Only not as fast as if Democrats were in power.

The “fix it/make it better” solution is what we had from 2001-2008 with education, Medicare, and other areas of government. Where did that get us?

If being a “conservative” these days means returning to a time of TARP, expanding Medicare, increasing federal involvement in our education system, and “fixing” Obamacare — then I don’t want any part of it. If it means being stuck with politicians such as John McCain, Bob Corker, Peter King, Lindsey Graham, Lamar Alexander, and others who are maintaining a particular power structure — then count me out. If it means nominating candidates like Mitt Romney for president, because they are supposedly more “electable” than somebody else, then stop that bus so I can get off.

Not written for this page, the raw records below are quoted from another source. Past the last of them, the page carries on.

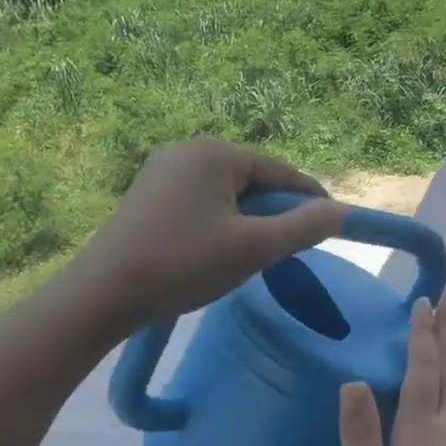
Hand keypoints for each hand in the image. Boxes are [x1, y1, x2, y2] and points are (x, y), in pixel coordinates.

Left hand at [71, 137, 346, 334]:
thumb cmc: (183, 265)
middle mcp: (188, 149)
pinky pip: (201, 201)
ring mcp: (162, 170)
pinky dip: (220, 222)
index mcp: (215, 153)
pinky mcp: (147, 194)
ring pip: (227, 193)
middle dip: (275, 213)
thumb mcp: (253, 248)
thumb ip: (303, 227)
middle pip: (253, 179)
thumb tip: (343, 212)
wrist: (102, 295)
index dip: (310, 201)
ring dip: (248, 220)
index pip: (281, 171)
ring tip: (252, 256)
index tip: (330, 230)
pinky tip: (217, 252)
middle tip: (287, 251)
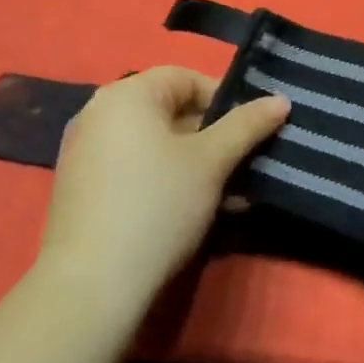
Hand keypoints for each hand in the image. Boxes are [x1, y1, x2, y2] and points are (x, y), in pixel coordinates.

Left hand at [36, 68, 288, 321]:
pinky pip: (135, 170)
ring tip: (233, 195)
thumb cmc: (158, 205)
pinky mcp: (82, 190)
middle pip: (170, 112)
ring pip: (156, 146)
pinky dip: (168, 181)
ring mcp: (85, 153)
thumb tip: (280, 99)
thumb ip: (247, 125)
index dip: (225, 98)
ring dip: (197, 164)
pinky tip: (199, 212)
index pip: (185, 77)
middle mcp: (98, 114)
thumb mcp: (211, 162)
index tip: (252, 128)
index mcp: (126, 95)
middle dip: (214, 137)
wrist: (91, 285)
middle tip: (246, 163)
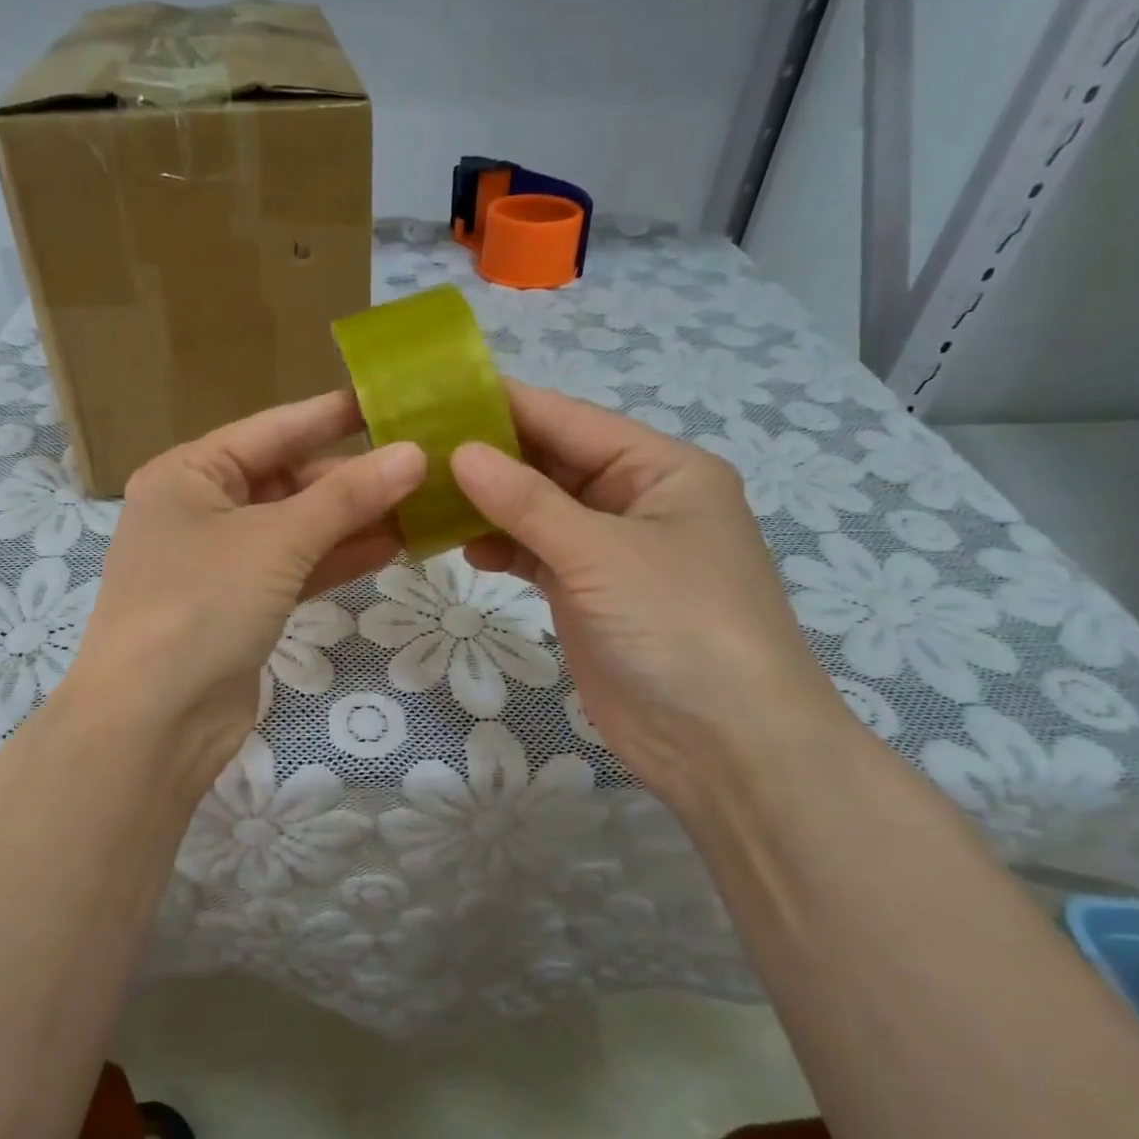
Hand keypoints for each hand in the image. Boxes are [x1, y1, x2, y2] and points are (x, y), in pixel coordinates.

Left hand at [68, 391, 425, 786]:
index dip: (334, 414)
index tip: (393, 398)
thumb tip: (414, 455)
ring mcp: (220, 563)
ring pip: (298, 528)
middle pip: (288, 480)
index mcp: (190, 473)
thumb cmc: (201, 605)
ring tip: (423, 503)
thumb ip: (346, 498)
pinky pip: (296, 569)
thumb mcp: (276, 540)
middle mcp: (200, 510)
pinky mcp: (240, 607)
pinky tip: (394, 546)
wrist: (152, 722)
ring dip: (354, 520)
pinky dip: (338, 559)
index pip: (274, 429)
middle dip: (353, 476)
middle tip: (425, 462)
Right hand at [451, 381, 851, 812]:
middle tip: (414, 447)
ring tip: (424, 495)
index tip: (435, 393)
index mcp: (660, 468)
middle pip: (552, 463)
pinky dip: (502, 548)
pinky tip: (462, 546)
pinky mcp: (590, 595)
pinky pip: (537, 555)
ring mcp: (611, 551)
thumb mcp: (599, 552)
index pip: (570, 420)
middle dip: (489, 457)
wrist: (723, 745)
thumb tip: (459, 452)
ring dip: (488, 505)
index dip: (505, 404)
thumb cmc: (677, 625)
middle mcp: (637, 500)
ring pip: (539, 511)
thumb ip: (526, 501)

It doesn’t mean leaving the Republican Party and the idea of starting a third-party is foolish. Our two-party system works. However, I’ll happily align myself with Ted Cruz, Mike Lee, Marco Rubio, Rand Paul, Justin Amash, and the new breed of conservatives who are shaking things up because that is the future of conservatism.

The Republican Party needs to change from within. And it needs to start with rejecting the “working together” attitude that has brought us to the point where we are — $17 trillion in debt and massive unfunded liabilities with Social Security and Medicare that are going to cripple us without some kind of reform. It’s what has given us a regulatory burden that favors big business at the expense of the entrepreneur. It’s what brought us to a point where K street lobbyists wield the kind of power everybody warned us about.

The time has come to make a choice.

Conservatives can continue down the same path, alienating people along the way and being content to say, “Just wait till next year!” Or they can reject that brand of big government conservatism and blaze a new trail.